UNLOAD NWFTPD #(if NetWare FTP is installed).
GYSTOP #(if NFS Gateway is installed).
NFSSTOP.
UNLOAD PKERNEL #(it may already have been unloaded by this point).
NFSSTART.
GYSTART #(if NFS Gateway needs to be loaded).
FTPSTART #(if NetWare FTP needs to be loaded).

Uninstalling:

To uninstall, delete the new SYS:SYSTEM\XNFS.NLM and PKERNEL.NLM and put back the copies that were saved in Installation step #1. Then perform Installation step #3.

Technical Support Information:

Fix for Bugzilla 702491:  Security vulnerability in XNFS.NLM xdrDecodeString.  See Security Fix section below for more details.

Fix for Bugzilla 671020:  Abend upon certain requests to LOCKD

Fixes carried over from previous patch build xnfs8c.zip:

Fix for Bugzilla 639926 - XNFS.NLM potential stack buffer overflow in RPC services (NFS Server, Mount Daemon, Lock Daemon, Stat Daemon). See Security Fix section below for more details.

Fix for Bugzilla 578012 - XNFS high utilization in RPC worker threads.

Fix for Bugzilla 511420 - XNFS can't mv a file to another directory, even when adequate permissions exist.

Fix for Bugzilla 515804 - PKERNEL potential stack buffer overflow in RPC CALLIT function. See Security Fix section below for more details.

security fixes

New security fix provided in this download (xnfs8d.zip):

Bugzilla 671020, CVE-2011-4191

This vulnerability allows XNFS.NLM's stack buffer to be exceeded by certain oversized incoming packets, when the information sent is processed by XNFS's xdrDecodeString function.  This potentially results in processor faults, abends, or execution of arbitary code (for example, due to corrupted code pointers in the stack).  Authentication is not required to exploit this vulnerability.  A remote attacker can exploit this vulnerability to alter the process's instruction pointer, or to abend XNFS processes. After 3 of these abends, NFS services become unresponsive.

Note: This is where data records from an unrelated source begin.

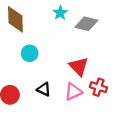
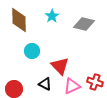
cyan star: (60, 13) -> (52, 16), moved
red triangle: (79, 66) -> (60, 66), moved

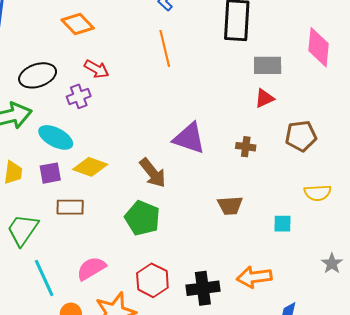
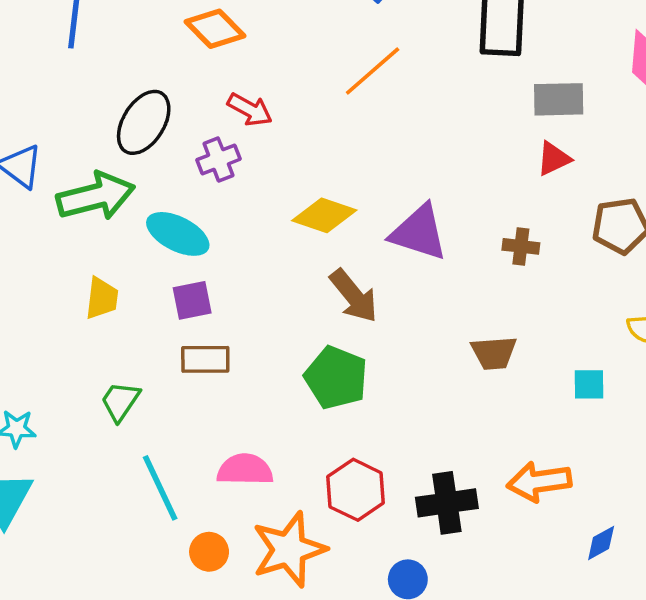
orange line: (165, 48) -> (373, 71), turned 63
black ellipse: (38, 75) -> (144, 122), turned -39
yellow diamond: (90, 167) -> (324, 215), moved
purple square: (50, 173) -> (192, 300), moved
green trapezoid: (23, 230) -> (120, 401), size x0.7
pink semicircle: (91, 268) -> (245, 470), turned 32

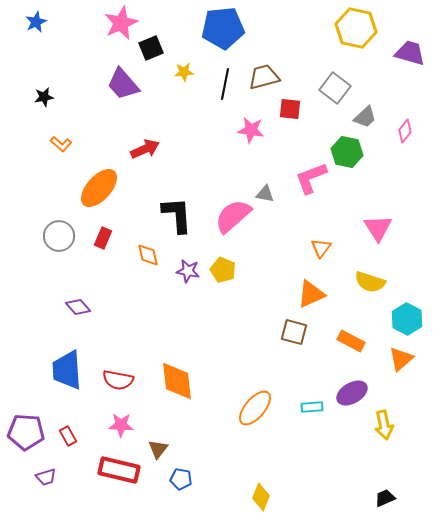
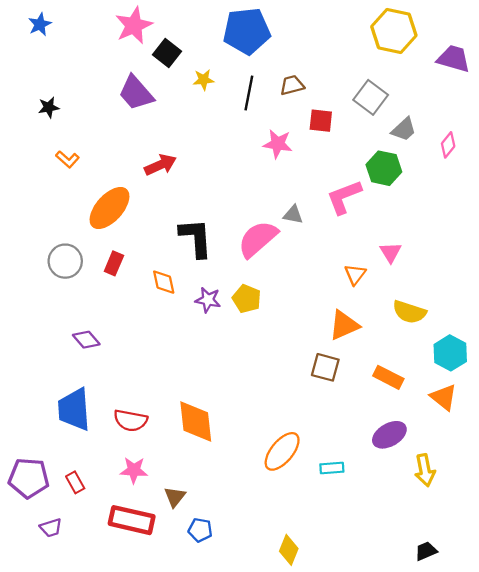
black square: (151, 48) -> (167, 53), turned -30
brown trapezoid: (264, 77) -> (292, 85), size x0.7
pink triangle: (378, 228) -> (391, 252), moved, size x0.7
orange triangle: (401, 359) -> (444, 397), turned -40
cyan rectangle: (312, 407) -> (332, 468), moved

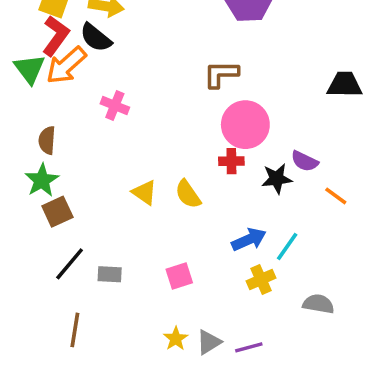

This vulnerability was discovered by Francis Provencher for Protek Research Labs, reported through TippingPoint's Zero Day Initiative.  ZDI-CAN-1206, ZDI-CAN-1268, ZDI-CAN-1269.

Security fixes carried over from previous patch xnfs8c.zip:

Bugzilla 639926, CVE-2010-4227

This vulnerability allows XNFS.NLM's stack buffer to be exceeded by certain oversized incoming packets, potentially resulting in processor faults, abends, or execution of arbitrary code (for example, due to corrupted code pointers in the stack). Authentication is not required to exploit this vulnerability. A remote attacker can exploit this vulnerability to alter the process's instruction pointer, or to abend XNFS processes. After 3 of these abends, NFS services become unresponsive.

This vulnerability was discovered by Francis Provencher for Protek Research Labs, reported through TippingPoint's Zero Day Initiative. ZDI-CAN-876.

Bugzilla 515804

This vulnerability allows PKERNEL.NLM's stack buffer to be exceeded, potentially resulting in processor faults, abends, or execution of arbitrary code (for example, due to corrupted code pointers in the stack). Authentication is not required to exploit this vulnerability.

The specific flaw exists within the processing of CALLIT RPC calls. The vulnerable daemon explicitly trusts a length field when receiving data which is later copied into a stack buffer, potentially resulting in a stack overflow.

The specific code containing the vulnerability is the implementation of the CALLIT RPC call located in PKERNEL.NLM.

This vulnerability was discovered by Nick DeBaggis working with TippingPoint's Zero Day Initiative. ZDI-CAN-497.